Saved data entries

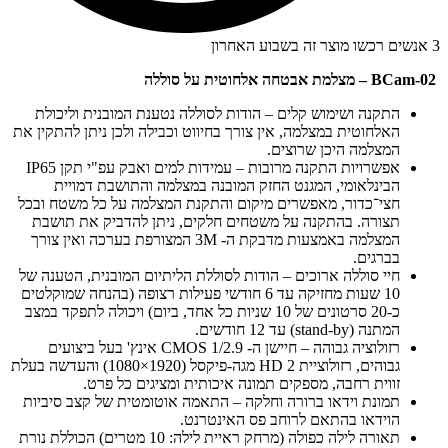
3 אנשים רכשו מוצר זה בשבוע האחרון
BCam-02
– מצלמת אבטחה אלחוטית על סוללה
התקנה ושימוש קלים – הודות לסוללה נטענת המובנית וליכולת
האלחוטית במצלמה, אין צורך בחיווט וכבילה ולכן ניתן להתקין את
המצלמה היכן שרוצים.
אפשרויות התקנה מרובות – עמידות למים ואבק עפ"י תקן IP65
הבינלאומי, המגנט החזק המובנה במצלמה והתושבת דמויית
חצי־כדור, מאפשרים מיקום והתקנת המצלמה על כל משטח ובכל
תצורה. בהתקנה על משטחים חלקים, ניתן להדביק את תושבת
המצלמה באמצעות מדבקת ה- 3M המצורפת בערכה ואין צורך
בברגים.
חיי סוללה ארוכים – הודות לסוללת הליתיום המובנית, הטענה של
10 שעות מחזיקה עד 6 חודשי פעילות רצופה (בהנחה שמוקלטים
כ-20 סרטונים של 10 שניות כל אחד, ביום) ויכולה לתפקד במצב
המתנה (stand-by) עד 12 חודשים.
רזולוציה גבוהה – חיישן ה- CMOS 1/2.9 אינץ' בעל ביצועים
גבוהים, רזולוציית HD 2 מגה-פיקסל (1920×1080) והעדשה בעלת
זווית רחבה, מספקים תמונה איכותית ומציגים כל פרט.
תמונת וידאו ברורה וחלקה – התאמה אוטומטית של קצב סיביות
הוידאו בהתאם לרוחב פס האינטרנט.
תאורה לילה כפולה (מרחק ראיית לילה: 10 מטרים) הכוללת נורת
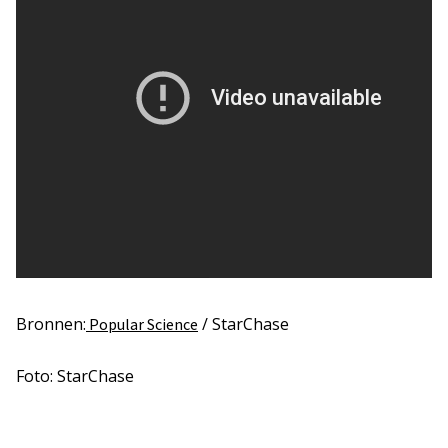
Bronnen:
/ StarChase
Popular Science
Foto: StarChase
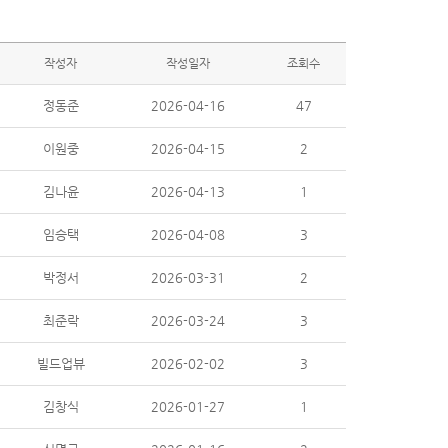
작성자
작성일자
조회수
정동준
2026-04-16
47
이원중
2026-04-15
2
김나윤
2026-04-13
1
임승택
2026-04-08
3
박정서
2026-03-31
2
최준락
2026-03-24
3
빌드업뷰
2026-02-02
3
김창식
2026-01-27
1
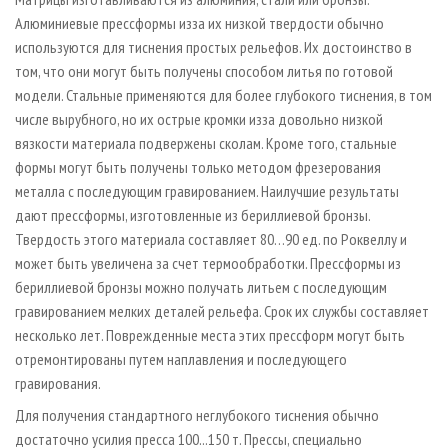
Алюминиевые пресс­формы из­за их низкой твердости обычно
используются для тиснения простых рельефов. Их достоинство в
том, что они могут быть получены способом литья по готовой
модели. Стальные применяются для более глубокого тиснения, в том
числе вырубного, но их острые кромки из­за довольно низкой
вязкости материала подвержены сколам. Кроме того, стальные
формы могут быть получены только методом фрезерования
металла с последующим гравированием. Наилучшие результаты
дают пресс­формы, изготовленные из бериллиевой бронзы.
Твердость этого материала составляет 80…90 ед. по Роквеллу и
может быть увеличена за счет термообработки. Пресс­формы из
бериллиевой бронзы можно получать литьем с последующим
гравированием мелких деталей рельефа. Срок их службы составляет
несколько лет. Поврежденные места этих пресс­форм могут быть
отремонтированы путем наплавления и последующего
гравирования.
Для получения стандартного неглубокого тиснения обычно
достаточно усилия пресса 100...150 т. Прессы, специально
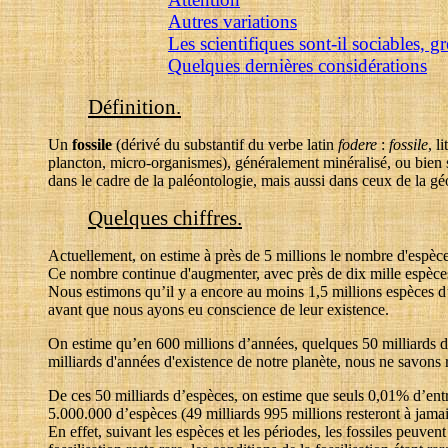
Autres variations
Les scientifiques sont-il sociables, gr
Quelques dernières considérations
Définition.
Un
fossile
(dérivé du substantif du verbe latin
fodere
:
fossile
, l
plancton, micro-organismes), généralement minéralisé, ou bien s
dans le cadre de la paléontologie, mais aussi dans ceux de la géo
Quelques chiffres.
Actuellement, on estime à près de 5 millions le nombre d'espèce
Ce nombre continue d'augmenter, avec près de dix mille espèces
Nous estimons qu’il y a encore au moins 1,5 millions espèces d’ê
avant que nous ayons eu conscience de leur existence.
On estime qu’en 600 millions d’années, quelques 50 milliards d’e
milliards d'années d'existence de notre planète, nous ne savons 
De ces 50 milliards d’espèces, on estime que seuls 0,01% d’entre
5.000.000 d’espèces (49 milliards 995 millions resteront à jama
En effet, suivant les espèces et les périodes, les fossiles peuv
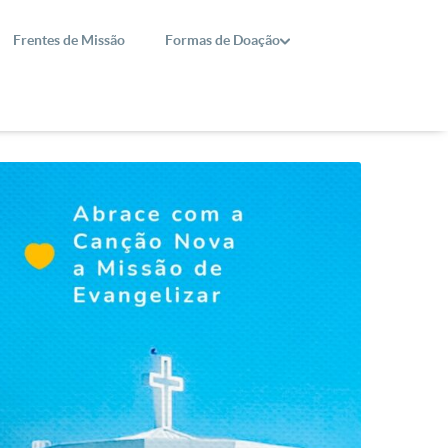
Frentes de Missão
Formas de Doação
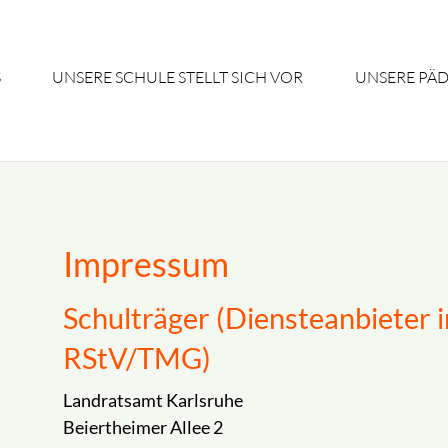
S
UNSERE SCHULE STELLT SICH VOR
UNSERE PÄ
Impressum
Schulträger (Diensteanbieter 
RStV/TMG)
Landratsamt Karlsruhe
Beiertheimer Allee 2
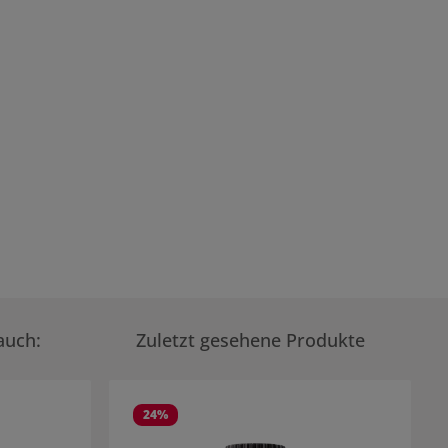
auch:
Zuletzt gesehene Produkte
24
%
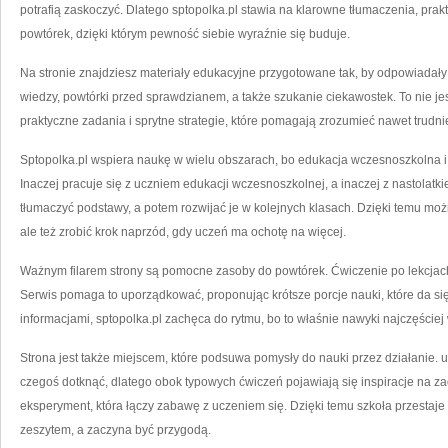
potrafią zaskoczyć. Dlatego sptopolka.pl stawia na klarowne tłumaczenia, pra
powtórek, dzięki którym pewność siebie wyraźnie się buduje.
Na stronie znajdziesz materiały edukacyjne przygotowane tak, by odpowiadały
wiedzy, powtórki przed sprawdzianem, a także szukanie ciekawostek. To nie je
praktyczne zadania i sprytne strategie, które pomagają zrozumieć nawet trudnie
Sptopolka.pl wspiera naukę w wielu obszarach, bo edukacja wczesnoszkolna i 
Inaczej pracuje się z uczniem edukacji wczesnoszkolnej, a inaczej z nastolatki
tłumaczyć podstawy, a potem rozwijać je w kolejnych klasach. Dzięki temu moż
ale też zrobić krok naprzód, gdy uczeń ma ochotę na więcej.
Ważnym filarem strony są pomocne zasoby do powtórek. Ćwiczenie po lekcjac
Serwis pomaga to uporządkować, proponując krótsze porcje nauki, które da s
informacjami, sptopolka.pl zachęca do rytmu, bo to właśnie nawyki najczęściej
Strona jest także miejscem, które podsuwa pomysły do nauki przez działanie. 
czegoś dotknąć, dlatego obok typowych ćwiczeń pojawiają się inspiracje na z
eksperyment, która łączy zabawę z uczeniem się. Dzięki temu szkoła przestaje 
zeszytem, a zaczyna być przygodą.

> [How to complete this task] Transcribe the text from every entry above line for line, leaving out the pictures.

> [Solution]
3 אנשים רכשו מוצר זה בשבוע האחרון
BCam-02
– מצלמת אבטחה אלחוטית על סוללה
התקנה ושימוש קלים – הודות לסוללה נטענת המובנית וליכולת
האלחוטית במצלמה, אין צורך בחיווט וכבילה ולכן ניתן להתקין את
המצלמה היכן שרוצים.
אפשרויות התקנה מרובות – עמידות למים ואבק עפ"י תקן IP65
הבינלאומי, המגנט החזק המובנה במצלמה והתושבת דמויית
חצי־כדור, מאפשרים מיקום והתקנת המצלמה על כל משטח ובכל
תצורה. בהתקנה על משטחים חלקים, ניתן להדביק את תושבת
המצלמה באמצעות מדבקת ה- 3M המצורפת בערכה ואין צורך
בברגים.
חיי סוללה ארוכים – הודות לסוללת הליתיום המובנית, הטענה של
10 שעות מחזיקה עד 6 חודשי פעילות רצופה (בהנחה שמוקלטים
כ-20 סרטונים של 10 שניות כל אחד, ביום) ויכולה לתפקד במצב
המתנה (stand-by) עד 12 חודשים.
רזולוציה גבוהה – חיישן ה- CMOS 1/2.9 אינץ' בעל ביצועים
גבוהים, רזולוציית HD 2 מגה-פיקסל (1920×1080) והעדשה בעלת
זווית רחבה, מספקים תמונה איכותית ומציגים כל פרט.
תמונת וידאו ברורה וחלקה – התאמה אוטומטית של קצב סיביות
הוידאו בהתאם לרוחב פס האינטרנט.
תאורה לילה כפולה (מרחק ראיית לילה: 10 מטרים) הכוללת נורת
Bronnen:
/ StarChase
Popular Science
Foto: StarChase
작성자
작성일자
조회수
정동준
2026-04-16
47
이원중
2026-04-15
2
김나윤
2026-04-13
1
임승택
2026-04-08
3
박정서
2026-03-31
2
최준락
2026-03-24
3
빌드업뷰
2026-02-02
3
김창식
2026-01-27
1
Алюминиевые пресс­формы из­за их низкой твердости обычно
используются для тиснения простых рельефов. Их достоинство в
том, что они могут быть получены способом литья по готовой
модели. Стальные применяются для более глубокого тиснения, в том
числе вырубного, но их острые кромки из­за довольно низкой
вязкости материала подвержены сколам. Кроме того, стальные
формы могут быть получены только методом фрезерования
металла с последующим гравированием. Наилучшие результаты
дают пресс­формы, изготовленные из бериллиевой бронзы.
Твердость этого материала составляет 80…90 ед. по Роквеллу и
может быть увеличена за счет термообработки. Пресс­формы из
бериллиевой бронзы можно получать литьем с последующим
гравированием мелких деталей рельефа. Срок их службы составляет
несколько лет. Поврежденные места этих пресс­форм могут быть
отремонтированы путем наплавления и последующего
гравирования.
Для получения стандартного неглубокого тиснения обычно
достаточно усилия пресса 100...150 т. Прессы, специально
Autres variations
Les scientifiques sont-il sociables, gr
Quelques dernières considérations
Définition.
Un
fossile
(dérivé du substantif du verbe latin
fodere
:
fossile
, l
plancton, micro-organismes), généralement minéralisé, ou bien s
dans le cadre de la paléontologie, mais aussi dans ceux de la géo
Quelques chiffres.
Actuellement, on estime à près de 5 millions le nombre d'espèce
Ce nombre continue d'augmenter, avec près de dix mille espèces
Nous estimons qu’il y a encore au moins 1,5 millions espèces d’ê
avant que nous ayons eu conscience de leur existence.
On estime qu’en 600 millions d’années, quelques 50 milliards d’e
milliards d'années d'existence de notre planète, nous ne savons 
De ces 50 milliards d’espèces, on estime que seuls 0,01% d’entre
5.000.000 d’espèces (49 milliards 995 millions resteront à jama
En effet, suivant les espèces et les périodes, les fossiles peuv
Frentes de Missão
Formas de Doação
S
UNSERE SCHULE STELLT SICH VOR
UNSERE PÄ
Impressum
Schulträger (Diensteanbieter 
RStV/TMG)
Landratsamt Karlsruhe
Beiertheimer Allee 2
auch:
Zuletzt gesehene Produkte
24
%
potrafią zaskoczyć. Dlatego sptopolka.pl stawia na klarowne tłumaczenia, pra
powtórek, dzięki którym pewność siebie wyraźnie się buduje.
Na stronie znajdziesz materiały edukacyjne przygotowane tak, by odpowiadały
wiedzy, powtórki przed sprawdzianem, a także szukanie ciekawostek. To nie je
praktyczne zadania i sprytne strategie, które pomagają zrozumieć nawet trudnie
Sptopolka.pl wspiera naukę w wielu obszarach, bo edukacja wczesnoszkolna i 
Inaczej pracuje się z uczniem edukacji wczesnoszkolnej, a inaczej z nastolatki
tłumaczyć podstawy, a potem rozwijać je w kolejnych klasach. Dzięki temu moż
ale też zrobić krok naprzód, gdy uczeń ma ochotę na więcej.
Ważnym filarem strony są pomocne zasoby do powtórek. Ćwiczenie po lekcjac
Serwis pomaga to uporządkować, proponując krótsze porcje nauki, które da s
informacjami, sptopolka.pl zachęca do rytmu, bo to właśnie nawyki najczęściej
Strona jest także miejscem, które podsuwa pomysły do nauki przez działanie. 
czegoś dotknąć, dlatego obok typowych ćwiczeń pojawiają się inspiracje na z
eksperyment, która łączy zabawę z uczeniem się. Dzięki temu szkoła przestaje 
zeszytem, a zaczyna być przygodą.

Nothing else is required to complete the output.